Now, clearly, she hopes to make the history books for another reason but successfully creating an effective NCS would be, by any standards, quite the legacy.
It could be, it should be, but does anyone, in government or out, hand on heart, truly believe it will be?
Most experts are still trying to chart exactly how this new organisation will differ from the joint boards and collaborative liaisons between the NHS, local authorities and the third sector providing so much care in our communities.
One thing is for sure, £880m over the course of this parliament will not guarantee improvement. Money can’t buy happiness and, alone, it will never buy success in easing our crisis in care.
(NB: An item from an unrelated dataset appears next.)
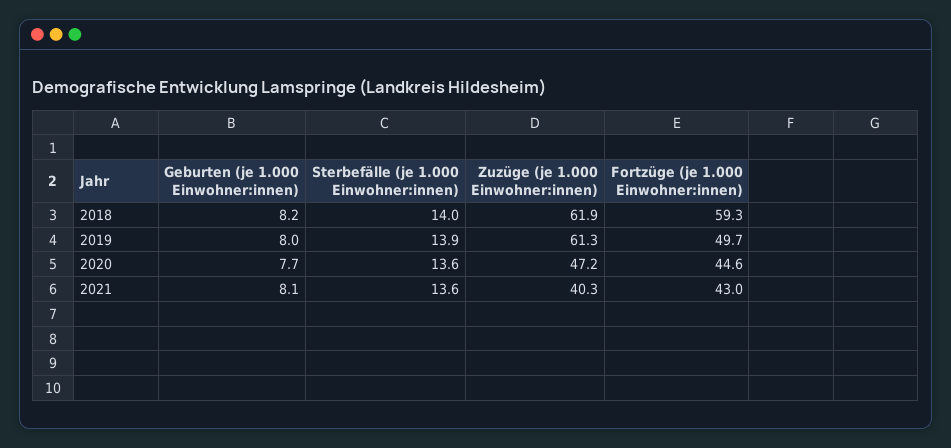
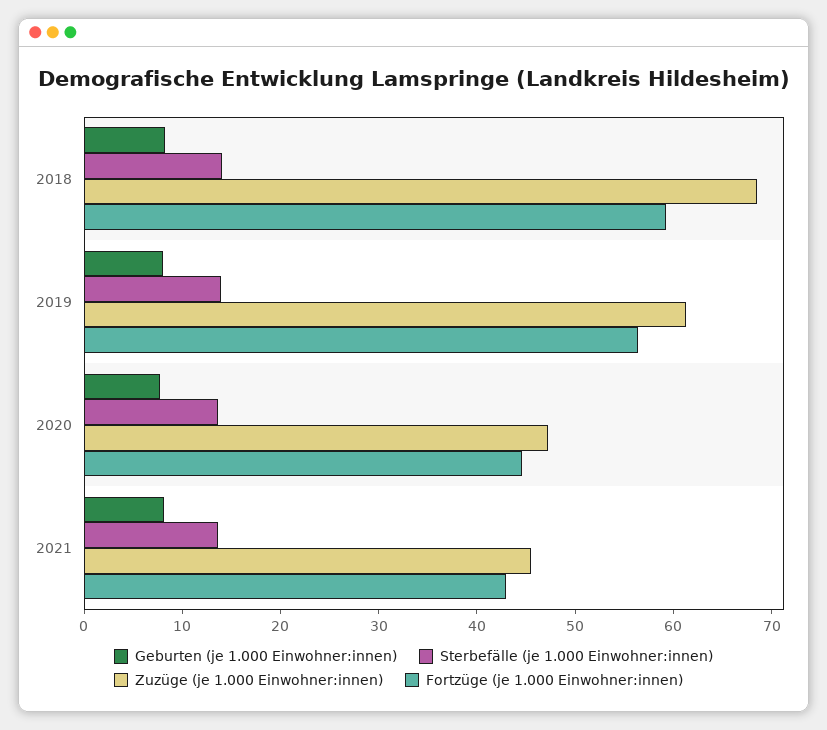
Zuzüge (je 1.000 Einwohner:innen), 2018: 61.9 -> 68
Fortzüge (je 1.000 Einwohner:innen), 2019: 49.7 -> 56
Zuzüge (je 1.000 Einwohner:innen), 2021: 40.3 -> 46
The suspicion among those not only sceptical of the SNP but of any party in power for so long, is that, like the previously touted and now forgotten, national energy company, creation of the NCS is a headline with nothing beneath the fold.
The scepticism, for some, hardens into cynicism when the first minster’s simultaneous pledge to stage a referendum within two years is factored in.
Maybe, this government is capable of doing it all but the NCS, if “done well”, will undoubtedly demand resourceful, talented politicians of nerve, ambition and nous, dedicating time to taking on the many and varied vested interests across our care industries and services with iron fists, velvet gloves, vim, vigour and urgency.
Making the lives of so many of the most vulnerable Scots immeasurably better and more secure would be a towering, glorious achievement for any government. We can only hope it is this one.